Format the data lines as a JSON list of strings, one string per line, with blank lines left out. Start at the line that contains "Total Revenue" and stop after the line that contains "In amt, how".

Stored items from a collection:
--- START ---
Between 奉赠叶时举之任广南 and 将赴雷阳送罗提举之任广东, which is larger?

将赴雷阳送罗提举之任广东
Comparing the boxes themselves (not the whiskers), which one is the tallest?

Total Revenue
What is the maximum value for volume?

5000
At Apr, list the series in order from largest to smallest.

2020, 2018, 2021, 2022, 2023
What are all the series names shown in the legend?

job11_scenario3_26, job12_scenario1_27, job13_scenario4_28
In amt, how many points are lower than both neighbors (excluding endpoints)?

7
--- END ---
--- START ---
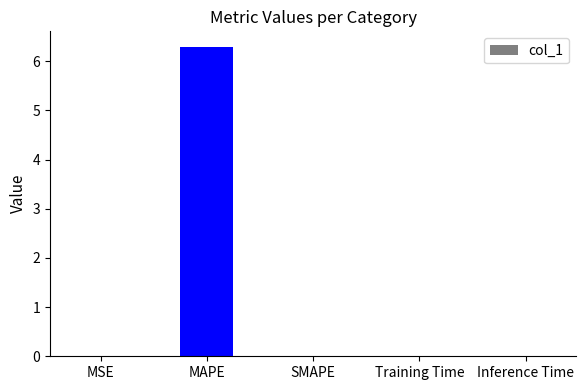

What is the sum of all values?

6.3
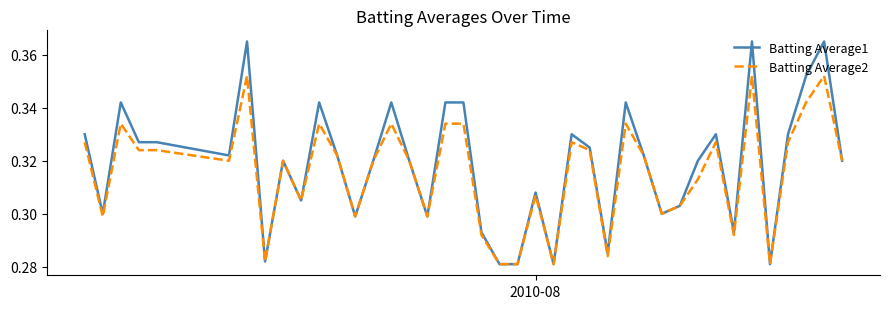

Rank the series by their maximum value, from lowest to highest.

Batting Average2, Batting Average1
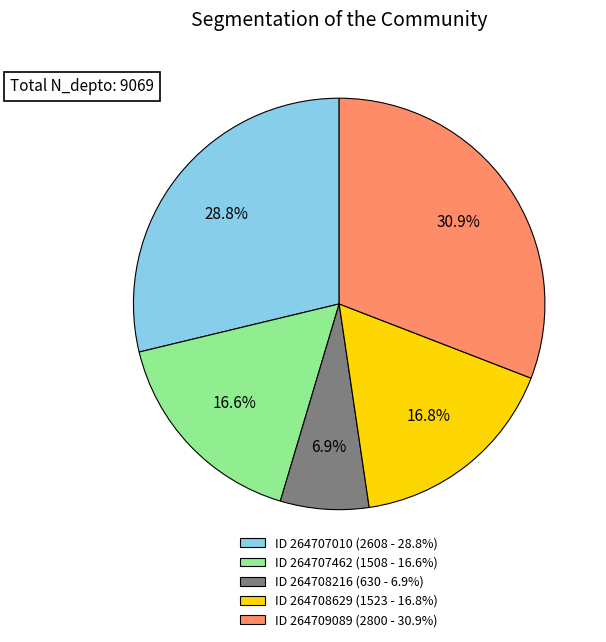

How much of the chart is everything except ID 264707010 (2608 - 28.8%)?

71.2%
--- END ---
**Written response**:
[
  "Total Revenue",
  "What is the maximum value for volume?",
  "5000",
  "At Apr, list the series in order from largest to smallest.",
  "2020, 2018, 2021, 2022, 2023",
  "What are all the series names shown in the legend?",
  "job11_scenario3_26, job12_scenario1_27, job13_scenario4_28",
  "In amt, how many points are lower than both neighbors (excluding endpoints)?"
]